I frankly concede that, in my opinion, the decisions of this court are not altogether consistent, and will not endeavor to harmonize them in every particular. Our statute, G. S. 1935, 60-3127, expressly limits the declaratory judgment law to cases of actual controversy. The real conflict and confusion in our decisions, in the view of the writer, does not lie in the requirement of an actual controversy, but rather in what constitutes an actual controversy, and in the fact that this court has rendered some judgments under this law when no actual controversy existed. It is, however, well to note that in some of the cases relied upon by plaintiff this court pointed out that it was conceded an actual controversy existed, and that no jurisdictional or procedural question was raised. (Little v. Smith, supra, p. 238.) It is also well to observe that in the Smith and Grove cases, cited, by plaintiff, the principal questions presented were not the interpretation of a statute, but whether the particular statutory enactments involved were constitutional or valid. In the Hindenach case, supra, also cited by plaintiff, it clearly appears a real, or actual, controversy existed and it expressly was so stated in the opinion (p. 421). It also appears the lawmakers as late as the last legislative session (1941) interpreted our declaratory judgment law as requiring an actual controversy. In that session they passed chapter 289, Laws of 1941, an act relating to declaratory judgments. They there provided for declaratory judgments touching express trusts, and as to that particular subject the lawmakers omitted the words “in cases of actual controversy” contained in G. S. 1935, 60-3127, which last section was left unchanged. It is thus logical to assume the lawmakers intended to retain the prerequisite of an actual controversy in all other instances in which the declaratory judgment law properly might be invoked.

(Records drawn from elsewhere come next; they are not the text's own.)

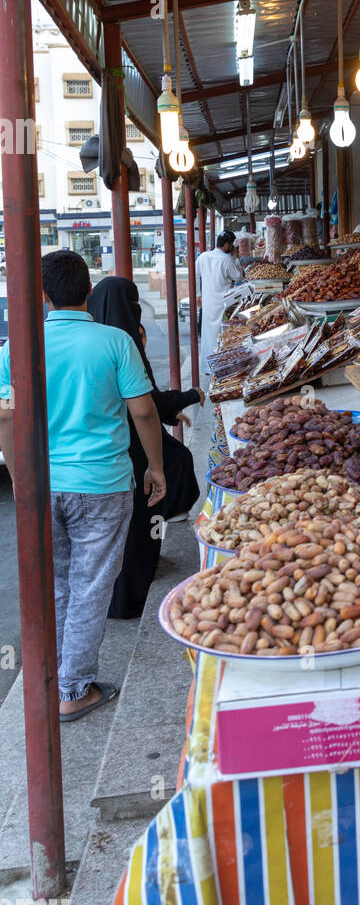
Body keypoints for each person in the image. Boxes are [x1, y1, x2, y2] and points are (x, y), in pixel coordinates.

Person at [0, 251, 166, 721]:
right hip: (102, 485)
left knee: (56, 584)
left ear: (44, 295)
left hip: (43, 486)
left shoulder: (17, 347)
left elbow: (6, 418)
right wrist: (156, 466)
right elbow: (144, 410)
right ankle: (73, 689)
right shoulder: (114, 341)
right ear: (88, 292)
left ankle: (56, 678)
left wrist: (18, 474)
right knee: (91, 585)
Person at [87, 277, 203, 618]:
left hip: (105, 448)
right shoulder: (122, 342)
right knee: (139, 521)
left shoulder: (93, 339)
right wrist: (156, 462)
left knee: (112, 531)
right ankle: (131, 595)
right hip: (134, 446)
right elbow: (144, 404)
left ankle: (114, 598)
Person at [195, 230, 243, 366]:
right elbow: (238, 276)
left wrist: (199, 295)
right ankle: (222, 365)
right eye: (232, 244)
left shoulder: (203, 257)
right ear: (227, 245)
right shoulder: (227, 259)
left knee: (208, 335)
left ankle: (208, 365)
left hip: (208, 303)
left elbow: (195, 277)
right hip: (223, 304)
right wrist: (236, 258)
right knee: (223, 335)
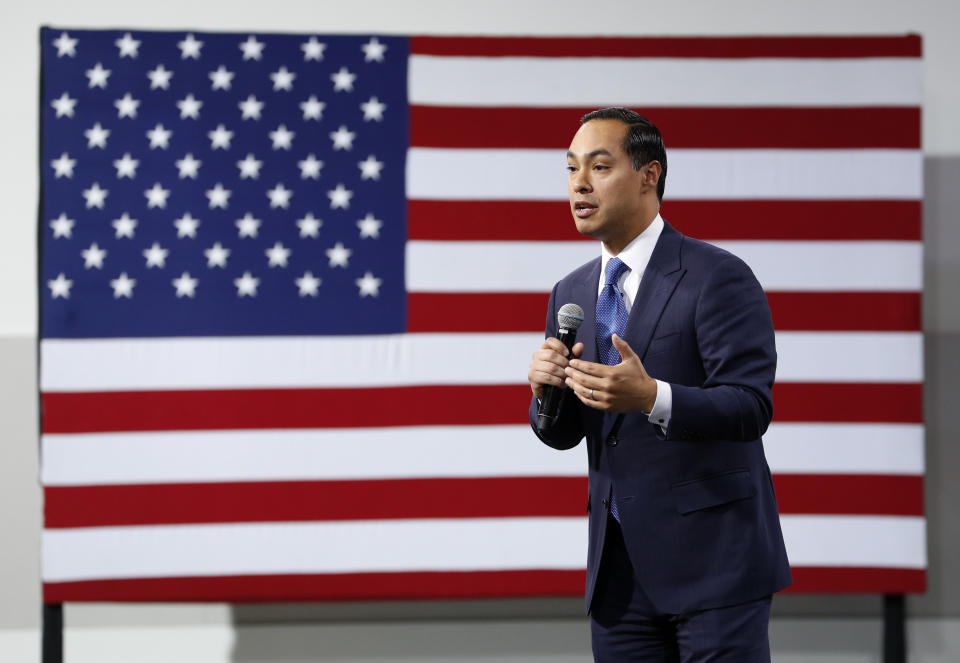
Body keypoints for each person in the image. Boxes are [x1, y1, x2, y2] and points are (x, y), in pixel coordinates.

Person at [527, 107, 791, 662]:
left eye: (599, 167)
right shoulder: (569, 291)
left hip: (713, 566)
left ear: (649, 175)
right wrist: (545, 392)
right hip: (618, 577)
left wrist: (654, 397)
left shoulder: (717, 276)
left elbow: (749, 406)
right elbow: (565, 433)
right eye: (572, 168)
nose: (579, 183)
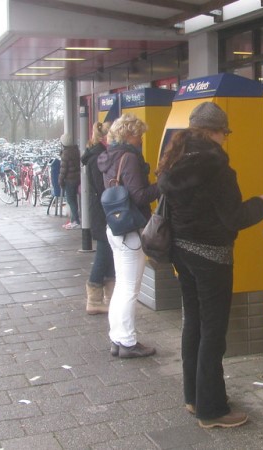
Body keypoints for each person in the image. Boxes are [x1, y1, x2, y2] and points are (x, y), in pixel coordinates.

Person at [156, 102, 263, 429]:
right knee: (213, 332)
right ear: (215, 131)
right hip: (211, 257)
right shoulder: (217, 167)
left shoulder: (174, 158)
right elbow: (234, 217)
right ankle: (213, 409)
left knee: (193, 323)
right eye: (226, 133)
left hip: (182, 253)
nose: (226, 139)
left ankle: (193, 397)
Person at [97, 113, 160, 358]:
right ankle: (127, 342)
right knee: (129, 288)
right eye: (139, 134)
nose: (142, 139)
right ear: (129, 134)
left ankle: (117, 337)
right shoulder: (130, 158)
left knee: (122, 285)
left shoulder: (108, 156)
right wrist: (163, 183)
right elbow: (140, 195)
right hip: (131, 231)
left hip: (115, 227)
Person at [80, 122, 115, 314]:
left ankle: (109, 297)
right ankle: (93, 300)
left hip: (100, 209)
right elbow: (101, 187)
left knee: (108, 251)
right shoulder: (98, 157)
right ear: (104, 137)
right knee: (103, 251)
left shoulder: (95, 154)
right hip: (102, 211)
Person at [59, 133, 81, 229]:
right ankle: (74, 219)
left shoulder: (65, 154)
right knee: (75, 200)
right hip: (77, 178)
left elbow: (63, 170)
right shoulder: (76, 151)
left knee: (71, 200)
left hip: (69, 179)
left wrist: (60, 180)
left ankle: (75, 220)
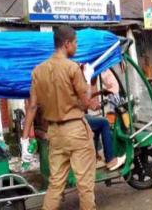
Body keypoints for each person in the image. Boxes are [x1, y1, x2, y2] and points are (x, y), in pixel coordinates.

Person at [21, 25, 96, 210]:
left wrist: (24, 138)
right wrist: (87, 79)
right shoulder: (72, 68)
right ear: (67, 43)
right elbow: (86, 103)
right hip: (76, 130)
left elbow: (32, 106)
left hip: (53, 132)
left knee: (55, 184)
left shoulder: (38, 71)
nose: (77, 47)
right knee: (85, 185)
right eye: (76, 43)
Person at [85, 76, 125, 171]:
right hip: (78, 118)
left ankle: (95, 156)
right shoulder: (76, 78)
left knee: (99, 123)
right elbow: (84, 102)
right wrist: (94, 105)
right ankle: (110, 158)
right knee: (104, 122)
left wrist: (100, 93)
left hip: (79, 116)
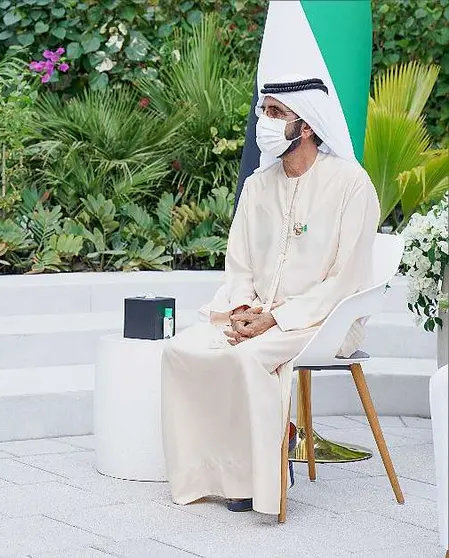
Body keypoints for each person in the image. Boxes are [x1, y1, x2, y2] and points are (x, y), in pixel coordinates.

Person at [160, 76, 380, 515]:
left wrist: (276, 320)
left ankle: (260, 475)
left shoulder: (351, 183)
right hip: (256, 313)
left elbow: (346, 279)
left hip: (326, 319)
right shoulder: (259, 185)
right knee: (180, 351)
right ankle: (209, 474)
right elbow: (238, 262)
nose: (265, 121)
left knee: (248, 357)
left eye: (276, 113)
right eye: (264, 111)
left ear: (308, 126)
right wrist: (243, 308)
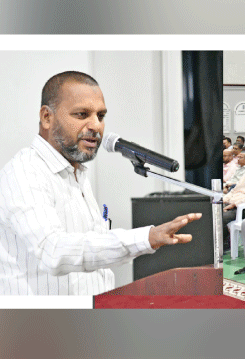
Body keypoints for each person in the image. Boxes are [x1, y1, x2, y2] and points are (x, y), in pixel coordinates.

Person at [0, 71, 201, 295]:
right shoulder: (25, 172)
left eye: (101, 115)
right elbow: (53, 251)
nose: (96, 125)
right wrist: (146, 237)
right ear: (47, 117)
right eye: (82, 114)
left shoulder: (76, 173)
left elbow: (94, 246)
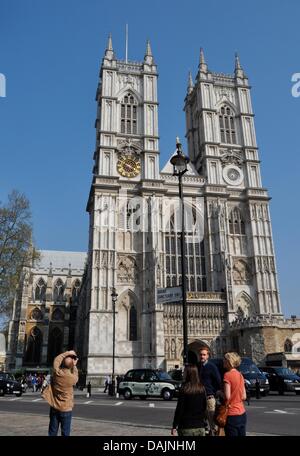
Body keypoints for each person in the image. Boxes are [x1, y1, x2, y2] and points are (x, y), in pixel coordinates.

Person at [42, 350, 78, 436]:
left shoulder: (57, 373)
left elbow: (57, 360)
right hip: (66, 409)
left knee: (52, 432)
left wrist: (68, 353)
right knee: (65, 433)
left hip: (55, 407)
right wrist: (74, 365)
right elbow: (76, 374)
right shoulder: (72, 378)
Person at [171, 364, 207, 437]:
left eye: (184, 372)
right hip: (200, 426)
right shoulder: (201, 388)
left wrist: (174, 426)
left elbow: (179, 409)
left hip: (186, 426)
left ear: (188, 374)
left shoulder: (184, 389)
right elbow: (204, 407)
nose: (183, 373)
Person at [198, 347, 222, 435]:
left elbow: (218, 381)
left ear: (208, 356)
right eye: (200, 354)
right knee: (202, 422)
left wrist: (216, 392)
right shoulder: (198, 366)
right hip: (200, 397)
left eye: (204, 355)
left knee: (212, 422)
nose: (202, 356)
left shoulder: (211, 366)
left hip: (209, 397)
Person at [223, 352, 247, 436]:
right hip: (242, 413)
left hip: (231, 413)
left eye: (225, 360)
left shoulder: (227, 375)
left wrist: (219, 393)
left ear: (229, 362)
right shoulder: (240, 375)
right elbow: (244, 396)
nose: (223, 361)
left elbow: (227, 396)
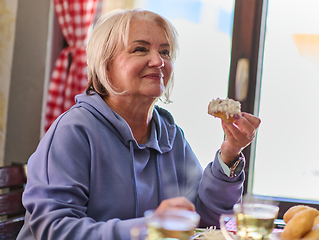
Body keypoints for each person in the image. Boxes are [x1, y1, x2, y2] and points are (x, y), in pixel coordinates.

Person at [17, 8, 261, 240]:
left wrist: (229, 155)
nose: (158, 61)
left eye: (165, 52)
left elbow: (205, 220)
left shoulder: (169, 134)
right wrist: (149, 228)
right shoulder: (74, 132)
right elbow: (54, 230)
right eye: (140, 49)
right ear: (106, 66)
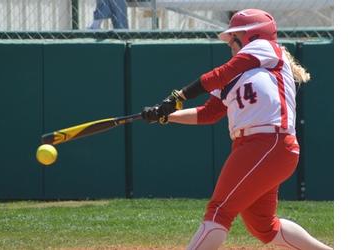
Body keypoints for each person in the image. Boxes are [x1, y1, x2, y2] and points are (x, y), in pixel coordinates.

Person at [141, 9, 333, 250]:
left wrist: (178, 96)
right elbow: (208, 113)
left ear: (253, 36)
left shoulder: (264, 48)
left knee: (219, 211)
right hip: (257, 148)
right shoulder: (238, 75)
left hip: (268, 142)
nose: (230, 43)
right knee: (264, 226)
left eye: (235, 37)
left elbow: (220, 73)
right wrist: (166, 115)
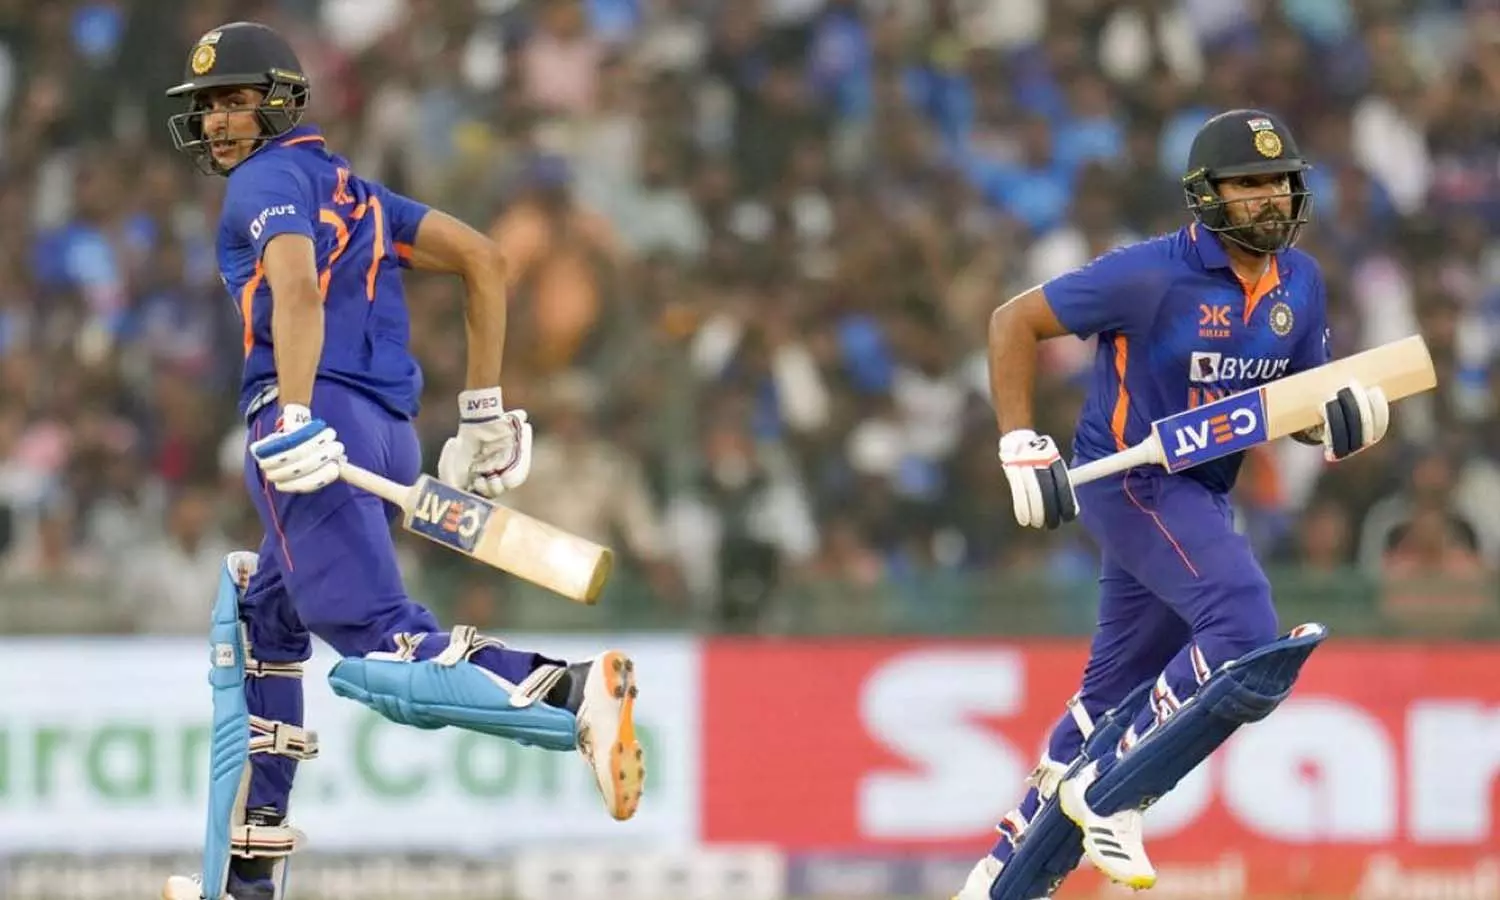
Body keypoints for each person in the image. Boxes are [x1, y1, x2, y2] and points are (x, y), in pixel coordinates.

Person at [156, 22, 644, 900]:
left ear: (279, 103)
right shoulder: (357, 191)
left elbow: (297, 291)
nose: (218, 122)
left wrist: (294, 414)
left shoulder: (263, 181)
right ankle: (245, 879)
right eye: (208, 107)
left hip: (312, 424)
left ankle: (571, 694)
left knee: (381, 646)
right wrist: (484, 410)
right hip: (386, 433)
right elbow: (484, 260)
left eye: (234, 101)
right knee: (260, 622)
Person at [955, 109, 1393, 900]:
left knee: (1108, 697)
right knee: (1242, 625)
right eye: (1249, 183)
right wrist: (1018, 441)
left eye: (1280, 181)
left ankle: (995, 878)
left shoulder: (1301, 282)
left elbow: (1288, 407)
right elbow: (1012, 320)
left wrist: (1335, 420)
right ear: (1207, 195)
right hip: (1131, 480)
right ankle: (1115, 790)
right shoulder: (1149, 274)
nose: (1270, 197)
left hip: (1202, 493)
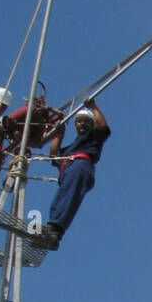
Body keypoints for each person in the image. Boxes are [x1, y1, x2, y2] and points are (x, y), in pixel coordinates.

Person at [44, 99, 110, 247]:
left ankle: (56, 229)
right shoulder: (71, 147)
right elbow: (54, 157)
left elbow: (102, 126)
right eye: (79, 121)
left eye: (86, 121)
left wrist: (93, 107)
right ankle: (51, 230)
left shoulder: (93, 138)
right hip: (68, 169)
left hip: (80, 165)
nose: (82, 124)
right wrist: (58, 136)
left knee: (69, 197)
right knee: (59, 200)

Our declaratory judgment law was not designed for the adjudication of legal questions or issues touching controversies which may : never arise. (West v. City of Wichita, 118 Kan. 265, 267, 234 Pac. 978.) The declaratory judgment law is useful and has proven its value, but its usefulness will end if it is employed as a panacea for all ills, real or imaginary. (Reed v. Littleton, 275 N. Y. 150, 157.) The record in the instant case fails to affirmatively disclose that an actual controversy exists.
*219The district court had jurisdiction to hear and determine the issue presented. That jurisdiction includes the power to reach a wrong as well as a right decision. In my view that court erred in finding an actual controversy existed. I therefore prefer to reverse the judgment on that ground.